I would like to share with this short piece a concern that several of us in academia in Cairo have been facing with the impact of the Arab Spring, to point to some frustrations regarding the continuing unequal academic relationship between so-called “local” and Western experts of the Middle East, between broadly speaking the North and the South (although this classification is clearly clichéd), and the reshuffling of the international division of labour in the academic field whereby inequality is and will still be prevailing.

Without sounding xenophobic, which is a growing concern that personally worries me more than ever, there is much to say about the ongoing international academic division of labour whereby the divide between the so called “theoreticians” of the North and the “informants” who are also “objects of study” in the South continues to grow.

-- Data lines --
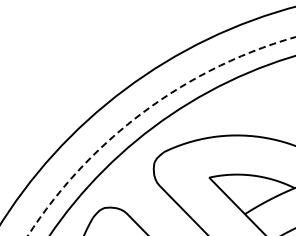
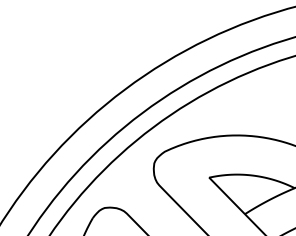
circle at (161, 135): dashed -> solid
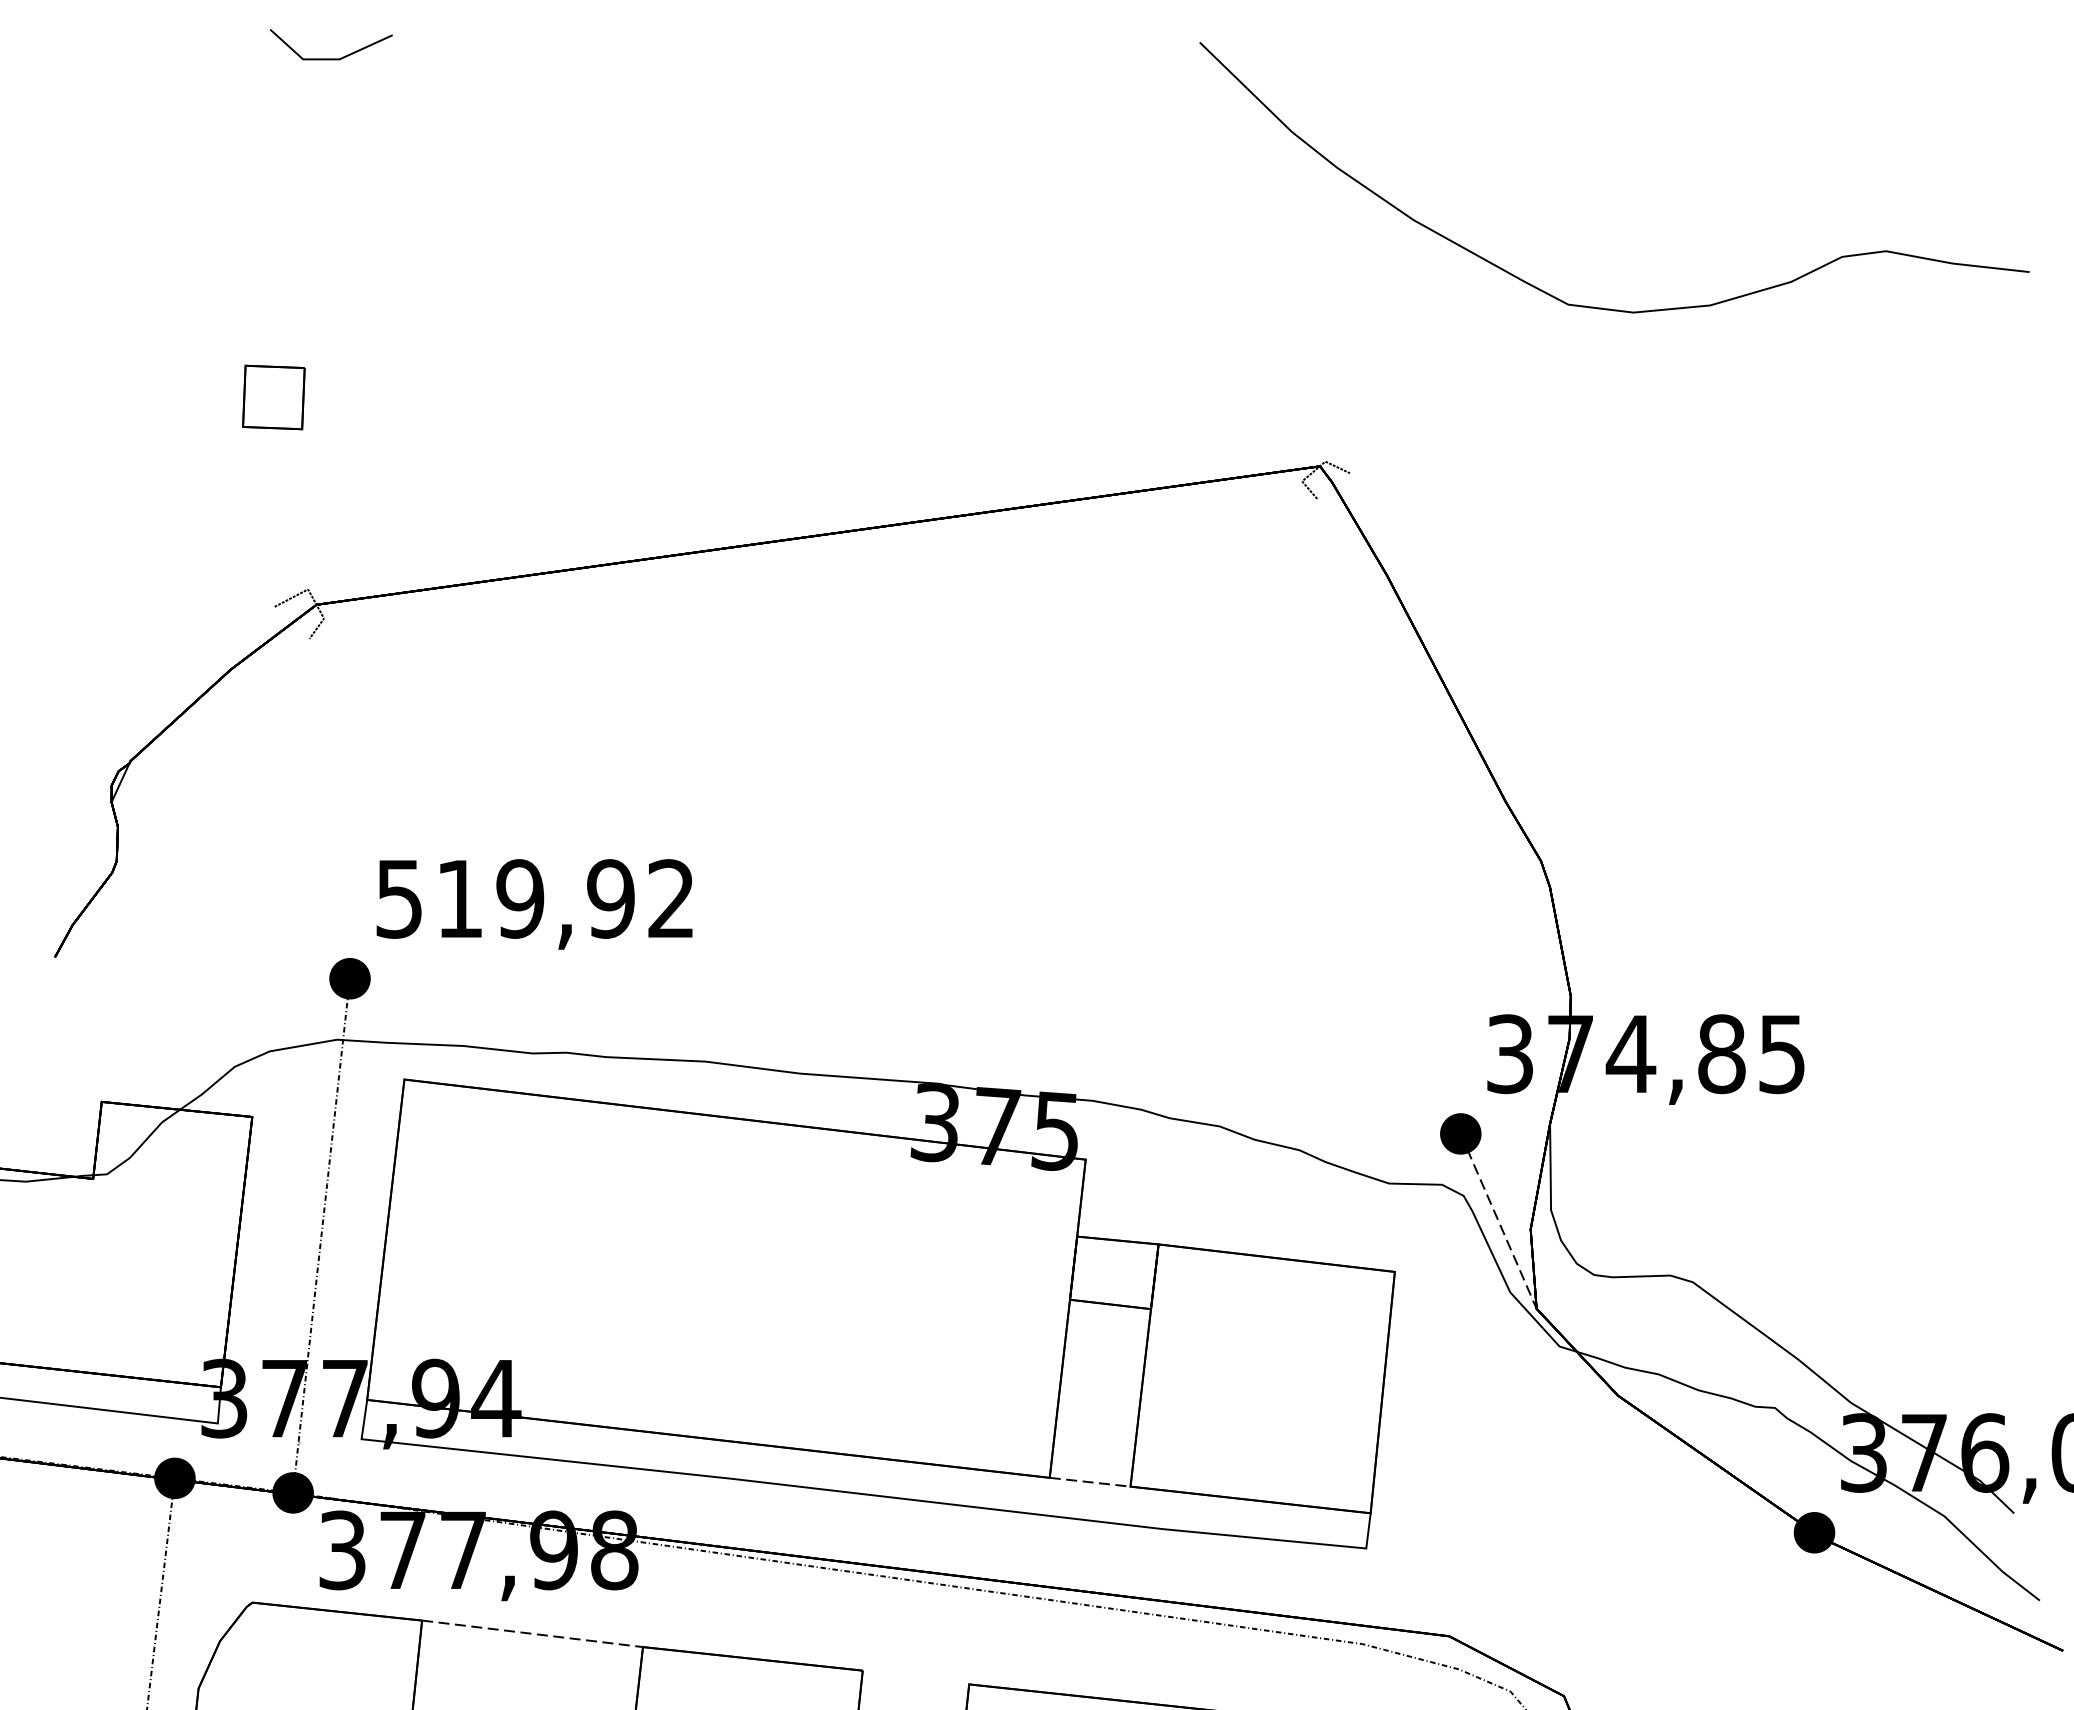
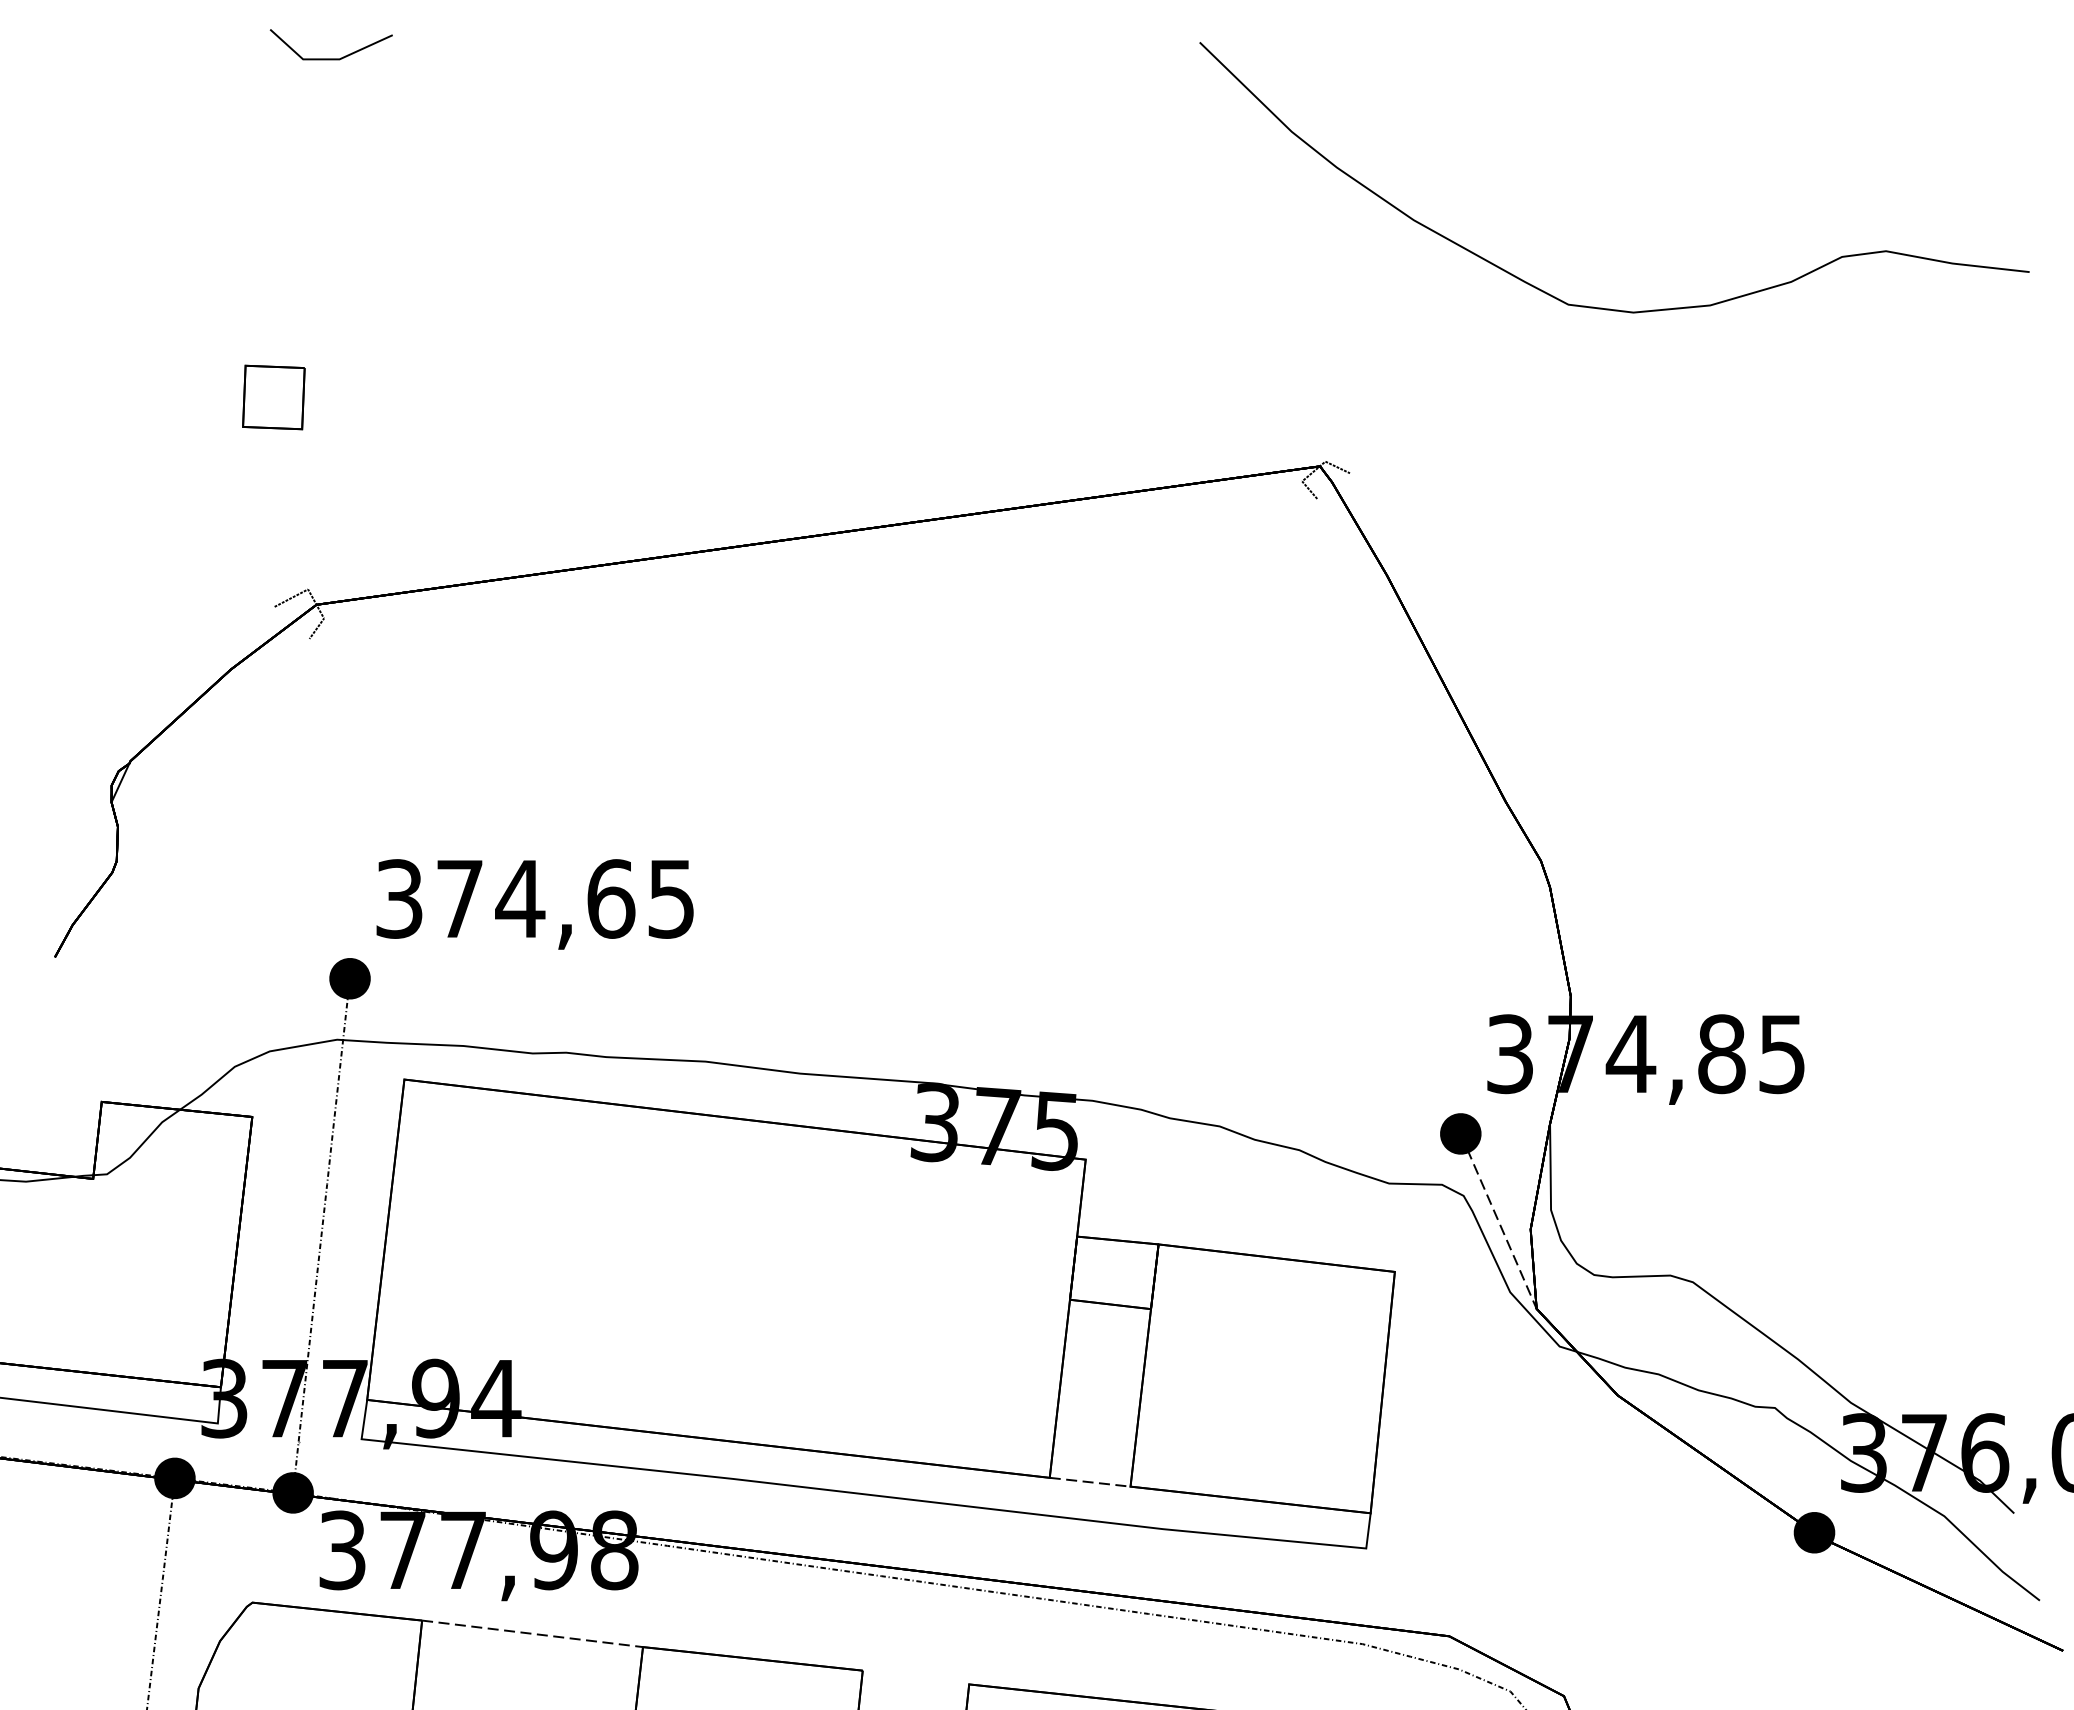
text at (534, 898): 519,92 -> 374,65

-- Requests --
1. In the excerpt on academic inequality, in which city do the academics who share the concern work?
2. List every word or phrase that the excerpt on academic inequality places in quotation marks.
3. Please copy the excerpt on academic inequality from "I would like" to "continues to grow.".

-- Answers provided --
1. Cairo

2.
- local
- theoreticians
- informants
- objects of study

3.
I would like to share with this short piece a concern that several of us in academia in Cairo have been facing with the impact of the Arab Spring, to point to some frustrations regarding the continuing unequal academic relationship between so-called “local” and Western experts of the Middle East, between broadly speaking the North and the South (although this classification is clearly clichéd), and the reshuffling of the international division of labour in the academic field whereby inequality is and will still be prevailing.

Without sounding xenophobic, which is a growing concern that personally worries me more than ever, there is much to say about the ongoing international academic division of labour whereby the divide between the so called “theoreticians” of the North and the “informants” who are also “objects of study” in the South continues to grow.